[Work item]: Provide again, from the entries below, every line from the one containing "<!-- parking -->" through the one containing "M929 68 934 58 978 36", exactly as written, and no other line.

[Provided material]:
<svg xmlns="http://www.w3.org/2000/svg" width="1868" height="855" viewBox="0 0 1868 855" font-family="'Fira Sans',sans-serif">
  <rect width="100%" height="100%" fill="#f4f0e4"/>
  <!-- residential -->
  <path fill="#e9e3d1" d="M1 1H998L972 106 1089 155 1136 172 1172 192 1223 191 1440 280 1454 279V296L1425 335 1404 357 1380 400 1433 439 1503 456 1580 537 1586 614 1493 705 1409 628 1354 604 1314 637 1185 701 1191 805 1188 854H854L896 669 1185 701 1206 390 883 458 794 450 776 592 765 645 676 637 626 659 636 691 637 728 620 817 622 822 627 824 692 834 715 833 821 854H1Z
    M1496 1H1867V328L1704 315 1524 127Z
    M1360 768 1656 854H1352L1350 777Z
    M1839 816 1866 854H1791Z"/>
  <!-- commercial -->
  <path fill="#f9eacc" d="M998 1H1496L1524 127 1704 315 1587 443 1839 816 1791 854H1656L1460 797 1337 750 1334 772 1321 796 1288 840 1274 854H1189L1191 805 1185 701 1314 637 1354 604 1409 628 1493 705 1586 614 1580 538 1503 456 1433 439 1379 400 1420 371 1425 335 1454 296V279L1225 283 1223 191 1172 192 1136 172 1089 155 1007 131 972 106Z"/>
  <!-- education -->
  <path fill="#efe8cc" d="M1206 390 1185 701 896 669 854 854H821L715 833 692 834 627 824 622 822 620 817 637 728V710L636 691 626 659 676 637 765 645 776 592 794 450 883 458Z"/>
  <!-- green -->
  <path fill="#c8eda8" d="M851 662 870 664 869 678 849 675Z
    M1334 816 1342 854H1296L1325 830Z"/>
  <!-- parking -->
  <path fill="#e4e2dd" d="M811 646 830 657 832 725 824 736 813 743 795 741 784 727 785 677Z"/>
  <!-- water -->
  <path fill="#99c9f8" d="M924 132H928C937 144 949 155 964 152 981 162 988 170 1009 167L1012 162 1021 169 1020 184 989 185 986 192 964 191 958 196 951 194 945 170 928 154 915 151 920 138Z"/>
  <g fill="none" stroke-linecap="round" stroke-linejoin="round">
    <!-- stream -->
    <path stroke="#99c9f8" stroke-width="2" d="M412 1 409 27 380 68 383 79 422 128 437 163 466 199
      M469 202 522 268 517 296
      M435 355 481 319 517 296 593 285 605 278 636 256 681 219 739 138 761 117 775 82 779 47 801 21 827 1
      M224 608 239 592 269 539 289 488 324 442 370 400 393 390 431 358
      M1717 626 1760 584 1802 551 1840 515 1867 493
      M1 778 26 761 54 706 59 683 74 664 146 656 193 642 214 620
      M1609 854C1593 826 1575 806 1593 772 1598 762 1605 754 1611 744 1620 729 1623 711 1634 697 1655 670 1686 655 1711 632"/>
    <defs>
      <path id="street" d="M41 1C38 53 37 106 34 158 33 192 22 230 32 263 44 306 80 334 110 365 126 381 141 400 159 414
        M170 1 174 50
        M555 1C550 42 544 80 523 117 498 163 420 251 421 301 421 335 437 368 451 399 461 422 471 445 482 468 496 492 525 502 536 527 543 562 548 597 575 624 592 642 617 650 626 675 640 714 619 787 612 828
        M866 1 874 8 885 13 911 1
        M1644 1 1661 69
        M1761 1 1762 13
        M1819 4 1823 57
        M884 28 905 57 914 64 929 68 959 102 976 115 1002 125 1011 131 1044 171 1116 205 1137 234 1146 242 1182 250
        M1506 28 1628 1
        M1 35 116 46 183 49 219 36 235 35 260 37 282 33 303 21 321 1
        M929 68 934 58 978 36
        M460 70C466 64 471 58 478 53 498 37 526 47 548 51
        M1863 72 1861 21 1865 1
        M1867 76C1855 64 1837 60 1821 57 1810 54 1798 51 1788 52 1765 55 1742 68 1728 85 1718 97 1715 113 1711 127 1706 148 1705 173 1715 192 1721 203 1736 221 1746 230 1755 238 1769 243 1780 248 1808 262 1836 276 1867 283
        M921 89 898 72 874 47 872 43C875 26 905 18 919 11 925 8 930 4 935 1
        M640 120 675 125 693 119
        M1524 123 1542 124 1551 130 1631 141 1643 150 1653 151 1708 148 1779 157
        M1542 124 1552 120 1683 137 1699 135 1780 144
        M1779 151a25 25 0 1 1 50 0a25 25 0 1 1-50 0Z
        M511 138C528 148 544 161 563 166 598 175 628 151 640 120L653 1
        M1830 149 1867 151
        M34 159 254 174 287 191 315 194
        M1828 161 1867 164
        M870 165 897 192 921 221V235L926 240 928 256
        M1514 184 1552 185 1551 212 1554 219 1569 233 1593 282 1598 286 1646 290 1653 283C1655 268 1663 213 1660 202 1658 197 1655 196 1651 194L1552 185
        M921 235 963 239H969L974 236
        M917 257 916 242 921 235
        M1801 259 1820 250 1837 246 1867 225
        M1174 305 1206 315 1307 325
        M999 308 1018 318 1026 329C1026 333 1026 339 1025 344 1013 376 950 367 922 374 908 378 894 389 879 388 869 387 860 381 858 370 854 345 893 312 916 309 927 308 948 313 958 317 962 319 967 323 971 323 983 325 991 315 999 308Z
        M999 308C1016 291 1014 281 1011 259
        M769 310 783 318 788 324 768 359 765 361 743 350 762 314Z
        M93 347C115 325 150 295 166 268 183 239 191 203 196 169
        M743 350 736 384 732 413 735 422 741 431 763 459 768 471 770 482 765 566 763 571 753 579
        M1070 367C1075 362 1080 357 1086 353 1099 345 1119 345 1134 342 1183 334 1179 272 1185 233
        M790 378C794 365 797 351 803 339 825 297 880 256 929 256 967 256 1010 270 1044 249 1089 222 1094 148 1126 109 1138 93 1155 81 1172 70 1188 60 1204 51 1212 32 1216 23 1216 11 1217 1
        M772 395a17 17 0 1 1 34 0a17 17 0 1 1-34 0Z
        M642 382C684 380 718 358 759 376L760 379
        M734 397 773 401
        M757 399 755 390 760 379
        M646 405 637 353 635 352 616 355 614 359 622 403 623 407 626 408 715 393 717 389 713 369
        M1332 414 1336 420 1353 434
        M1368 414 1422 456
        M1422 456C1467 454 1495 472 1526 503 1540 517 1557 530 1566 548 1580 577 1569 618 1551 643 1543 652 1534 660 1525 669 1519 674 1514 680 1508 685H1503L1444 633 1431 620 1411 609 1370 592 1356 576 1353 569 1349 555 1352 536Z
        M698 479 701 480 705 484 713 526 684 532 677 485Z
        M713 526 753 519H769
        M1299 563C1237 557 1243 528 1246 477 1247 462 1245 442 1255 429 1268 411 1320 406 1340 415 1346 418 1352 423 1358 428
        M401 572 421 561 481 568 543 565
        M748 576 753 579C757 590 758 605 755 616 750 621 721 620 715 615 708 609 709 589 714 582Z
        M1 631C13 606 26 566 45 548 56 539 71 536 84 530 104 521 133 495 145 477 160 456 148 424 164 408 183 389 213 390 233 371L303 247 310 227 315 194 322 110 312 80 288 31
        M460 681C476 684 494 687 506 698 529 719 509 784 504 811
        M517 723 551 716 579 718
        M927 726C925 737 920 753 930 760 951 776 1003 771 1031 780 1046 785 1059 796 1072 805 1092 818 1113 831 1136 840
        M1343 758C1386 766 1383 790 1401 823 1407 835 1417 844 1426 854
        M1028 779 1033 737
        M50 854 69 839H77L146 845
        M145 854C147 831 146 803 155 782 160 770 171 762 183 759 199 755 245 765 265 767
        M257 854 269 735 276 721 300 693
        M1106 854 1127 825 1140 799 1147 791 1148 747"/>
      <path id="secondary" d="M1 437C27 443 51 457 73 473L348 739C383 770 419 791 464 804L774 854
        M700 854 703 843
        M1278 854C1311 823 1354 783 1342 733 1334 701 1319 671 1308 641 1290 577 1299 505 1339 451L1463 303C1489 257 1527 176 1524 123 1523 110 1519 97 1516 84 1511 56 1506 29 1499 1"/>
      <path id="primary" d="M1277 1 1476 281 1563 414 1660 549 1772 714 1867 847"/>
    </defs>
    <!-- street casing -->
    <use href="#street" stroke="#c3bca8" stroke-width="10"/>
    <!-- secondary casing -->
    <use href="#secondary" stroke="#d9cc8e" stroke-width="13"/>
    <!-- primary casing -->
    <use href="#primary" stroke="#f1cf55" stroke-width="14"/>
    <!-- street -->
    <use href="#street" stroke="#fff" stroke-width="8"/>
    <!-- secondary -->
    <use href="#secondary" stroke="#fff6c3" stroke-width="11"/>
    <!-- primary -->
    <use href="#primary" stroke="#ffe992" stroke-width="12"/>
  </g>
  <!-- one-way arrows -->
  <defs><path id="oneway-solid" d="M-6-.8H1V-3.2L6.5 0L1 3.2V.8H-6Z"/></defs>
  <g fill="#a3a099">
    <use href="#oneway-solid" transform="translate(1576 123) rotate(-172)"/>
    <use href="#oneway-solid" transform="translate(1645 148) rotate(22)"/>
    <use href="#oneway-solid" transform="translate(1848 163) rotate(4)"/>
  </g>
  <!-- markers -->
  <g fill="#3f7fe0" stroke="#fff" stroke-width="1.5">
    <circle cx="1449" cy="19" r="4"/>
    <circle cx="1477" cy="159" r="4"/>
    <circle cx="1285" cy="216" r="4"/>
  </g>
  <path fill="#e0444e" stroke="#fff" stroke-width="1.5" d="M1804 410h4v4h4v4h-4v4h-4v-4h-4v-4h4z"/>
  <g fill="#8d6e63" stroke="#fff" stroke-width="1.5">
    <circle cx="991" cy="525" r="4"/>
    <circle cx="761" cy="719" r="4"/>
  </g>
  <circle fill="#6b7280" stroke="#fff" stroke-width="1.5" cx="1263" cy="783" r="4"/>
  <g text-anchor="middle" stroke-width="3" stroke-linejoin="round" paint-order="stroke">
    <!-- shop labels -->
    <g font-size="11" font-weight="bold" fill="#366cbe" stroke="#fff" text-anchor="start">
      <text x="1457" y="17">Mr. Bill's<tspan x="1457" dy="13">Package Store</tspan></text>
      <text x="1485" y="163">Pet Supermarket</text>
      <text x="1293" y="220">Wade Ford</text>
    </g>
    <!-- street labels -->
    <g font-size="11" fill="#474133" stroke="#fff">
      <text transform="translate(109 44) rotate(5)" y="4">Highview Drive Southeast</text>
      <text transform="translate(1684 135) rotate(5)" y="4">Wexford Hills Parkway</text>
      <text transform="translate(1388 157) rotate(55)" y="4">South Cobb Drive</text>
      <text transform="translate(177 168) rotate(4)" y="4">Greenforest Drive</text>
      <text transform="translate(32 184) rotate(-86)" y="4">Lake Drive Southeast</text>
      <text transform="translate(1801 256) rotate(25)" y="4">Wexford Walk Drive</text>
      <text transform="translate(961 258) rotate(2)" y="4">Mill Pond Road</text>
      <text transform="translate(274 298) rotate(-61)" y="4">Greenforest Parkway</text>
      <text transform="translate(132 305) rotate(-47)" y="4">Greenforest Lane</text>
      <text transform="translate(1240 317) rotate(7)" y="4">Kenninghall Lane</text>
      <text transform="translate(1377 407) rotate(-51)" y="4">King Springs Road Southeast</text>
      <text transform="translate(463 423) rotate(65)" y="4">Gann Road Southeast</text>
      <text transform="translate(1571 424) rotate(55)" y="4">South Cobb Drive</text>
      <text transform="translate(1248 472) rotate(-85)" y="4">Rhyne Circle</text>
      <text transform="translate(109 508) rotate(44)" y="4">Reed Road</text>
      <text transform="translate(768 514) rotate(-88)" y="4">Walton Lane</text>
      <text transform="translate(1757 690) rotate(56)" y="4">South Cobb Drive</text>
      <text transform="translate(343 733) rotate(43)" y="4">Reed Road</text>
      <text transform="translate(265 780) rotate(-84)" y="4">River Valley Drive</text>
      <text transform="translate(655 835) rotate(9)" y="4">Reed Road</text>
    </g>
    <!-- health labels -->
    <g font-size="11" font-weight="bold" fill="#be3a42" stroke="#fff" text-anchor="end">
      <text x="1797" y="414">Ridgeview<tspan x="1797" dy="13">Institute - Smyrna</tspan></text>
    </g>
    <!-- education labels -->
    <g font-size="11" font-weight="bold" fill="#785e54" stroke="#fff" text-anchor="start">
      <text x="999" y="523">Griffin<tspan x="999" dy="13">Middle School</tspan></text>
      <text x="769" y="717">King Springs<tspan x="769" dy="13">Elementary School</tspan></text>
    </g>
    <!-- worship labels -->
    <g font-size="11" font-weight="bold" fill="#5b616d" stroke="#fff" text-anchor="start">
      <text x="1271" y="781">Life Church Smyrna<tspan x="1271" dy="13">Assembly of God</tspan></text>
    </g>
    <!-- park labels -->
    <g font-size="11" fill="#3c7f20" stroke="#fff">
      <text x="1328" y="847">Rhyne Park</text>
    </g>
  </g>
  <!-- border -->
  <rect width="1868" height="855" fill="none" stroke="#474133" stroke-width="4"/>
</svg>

[Response]:
  <!-- parking -->
  <path fill="#e4e2dd" d="M811 646 830 657 832 725 824 736 813 743 795 741 784 727 785 677Z"/>
  <!-- water -->
  <path fill="#99c9f8" d="M924 132H928C937 144 949 155 964 152 981 162 988 170 1009 167L1012 162 1021 169 1020 184 989 185 986 192 964 191 958 196 951 194 945 170 928 154 915 151 920 138Z"/>
  <g fill="none" stroke-linecap="round" stroke-linejoin="round">
    <!-- stream -->
    <path stroke="#99c9f8" stroke-width="2" d="M412 1 409 27 380 68 383 79 422 128 437 163 466 199
      M469 202 522 268 517 296
      M435 355 481 319 517 296 593 285 605 278 636 256 681 219 739 138 761 117 775 82 779 47 801 21 827 1
      M224 608 239 592 269 539 289 488 324 442 370 400 393 390 431 358
      M1717 626 1760 584 1802 551 1840 515 1867 493
      M1 778 26 761 54 706 59 683 74 664 146 656 193 642 214 620
      M1609 854C1593 826 1575 806 1593 772 1598 762 1605 754 1611 744 1620 729 1623 711 1634 697 1655 670 1686 655 1711 632"/>
    <defs>
      <path id="street" d="M41 1C38 53 37 106 34 158 33 192 22 230 32 263 44 306 80 334 110 365 126 381 141 400 159 414
        M170 1 174 50
        M555 1C550 42 544 80 523 117 498 163 420 251 421 301 421 335 437 368 451 399 461 422 471 445 482 468 496 492 525 502 536 527 543 562 548 597 575 624 592 642 617 650 626 675 640 714 619 787 612 828
        M866 1 874 8 885 13 911 1
        M1644 1 1661 69
        M1761 1 1762 13
        M1819 4 1823 57
        M884 28 905 57 914 64 929 68 959 102 976 115 1002 125 1011 131 1044 171 1116 205 1137 234 1146 242 1182 250
        M1506 28 1628 1
        M1 35 116 46 183 49 219 36 235 35 260 37 282 33 303 21 321 1
        M929 68 934 58 978 36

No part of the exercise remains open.